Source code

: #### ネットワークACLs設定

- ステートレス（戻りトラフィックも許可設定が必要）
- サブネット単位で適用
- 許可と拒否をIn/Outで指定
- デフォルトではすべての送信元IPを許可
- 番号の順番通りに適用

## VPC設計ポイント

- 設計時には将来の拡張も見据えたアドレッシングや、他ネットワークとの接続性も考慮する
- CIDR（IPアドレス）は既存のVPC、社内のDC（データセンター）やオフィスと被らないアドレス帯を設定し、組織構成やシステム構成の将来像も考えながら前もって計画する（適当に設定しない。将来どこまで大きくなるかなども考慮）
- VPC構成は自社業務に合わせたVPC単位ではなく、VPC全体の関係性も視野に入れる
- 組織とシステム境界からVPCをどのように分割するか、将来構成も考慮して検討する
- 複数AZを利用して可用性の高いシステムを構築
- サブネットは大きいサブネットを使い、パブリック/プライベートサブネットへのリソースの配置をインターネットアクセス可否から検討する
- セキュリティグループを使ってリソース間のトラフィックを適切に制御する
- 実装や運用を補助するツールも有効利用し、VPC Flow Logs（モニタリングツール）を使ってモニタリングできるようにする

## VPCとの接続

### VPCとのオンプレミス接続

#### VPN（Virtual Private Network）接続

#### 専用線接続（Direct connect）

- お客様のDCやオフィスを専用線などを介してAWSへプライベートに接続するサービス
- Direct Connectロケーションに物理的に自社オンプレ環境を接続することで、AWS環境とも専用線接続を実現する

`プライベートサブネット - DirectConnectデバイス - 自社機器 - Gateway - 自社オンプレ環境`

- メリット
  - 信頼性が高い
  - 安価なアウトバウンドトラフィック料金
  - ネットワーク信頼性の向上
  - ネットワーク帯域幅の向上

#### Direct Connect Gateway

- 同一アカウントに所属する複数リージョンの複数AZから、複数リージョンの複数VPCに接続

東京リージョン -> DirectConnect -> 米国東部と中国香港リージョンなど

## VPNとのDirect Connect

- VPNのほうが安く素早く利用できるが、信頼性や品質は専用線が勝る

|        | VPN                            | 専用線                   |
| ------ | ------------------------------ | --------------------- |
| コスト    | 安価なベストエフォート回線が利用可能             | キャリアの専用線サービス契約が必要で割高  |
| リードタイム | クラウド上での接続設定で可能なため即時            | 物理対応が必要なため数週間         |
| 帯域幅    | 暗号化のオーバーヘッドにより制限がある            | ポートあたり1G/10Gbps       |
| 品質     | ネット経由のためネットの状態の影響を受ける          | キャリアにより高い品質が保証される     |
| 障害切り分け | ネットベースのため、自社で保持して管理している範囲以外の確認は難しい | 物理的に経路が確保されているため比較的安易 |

::::

● PROBLEM DETAILS: Of the lines above, output exactly those from the line bearing "## VPC設計ポイント" through the line bearing "- VPNのほうが安く素早く利用できるが、信頼性や品質は専用線が勝る", inclusive.

● YOUR RESPONSE:
## VPC設計ポイント

- 設計時には将来の拡張も見据えたアドレッシングや、他ネットワークとの接続性も考慮する
- CIDR（IPアドレス）は既存のVPC、社内のDC（データセンター）やオフィスと被らないアドレス帯を設定し、組織構成やシステム構成の将来像も考えながら前もって計画する（適当に設定しない。将来どこまで大きくなるかなども考慮）
- VPC構成は自社業務に合わせたVPC単位ではなく、VPC全体の関係性も視野に入れる
- 組織とシステム境界からVPCをどのように分割するか、将来構成も考慮して検討する
- 複数AZを利用して可用性の高いシステムを構築
- サブネットは大きいサブネットを使い、パブリック/プライベートサブネットへのリソースの配置をインターネットアクセス可否から検討する
- セキュリティグループを使ってリソース間のトラフィックを適切に制御する
- 実装や運用を補助するツールも有効利用し、VPC Flow Logs（モニタリングツール）を使ってモニタリングできるようにする

## VPCとの接続

### VPCとのオンプレミス接続

#### VPN（Virtual Private Network）接続

#### 専用線接続（Direct connect）

- お客様のDCやオフィスを専用線などを介してAWSへプライベートに接続するサービス
- Direct Connectロケーションに物理的に自社オンプレ環境を接続することで、AWS環境とも専用線接続を実現する

`プライベートサブネット - DirectConnectデバイス - 自社機器 - Gateway - 自社オンプレ環境`

- メリット
  - 信頼性が高い
  - 安価なアウトバウンドトラフィック料金
  - ネットワーク信頼性の向上
  - ネットワーク帯域幅の向上

#### Direct Connect Gateway

- 同一アカウントに所属する複数リージョンの複数AZから、複数リージョンの複数VPCに接続

東京リージョン -> DirectConnect -> 米国東部と中国香港リージョンなど

## VPNとのDirect Connect

- VPNのほうが安く素早く利用できるが、信頼性や品質は専用線が勝る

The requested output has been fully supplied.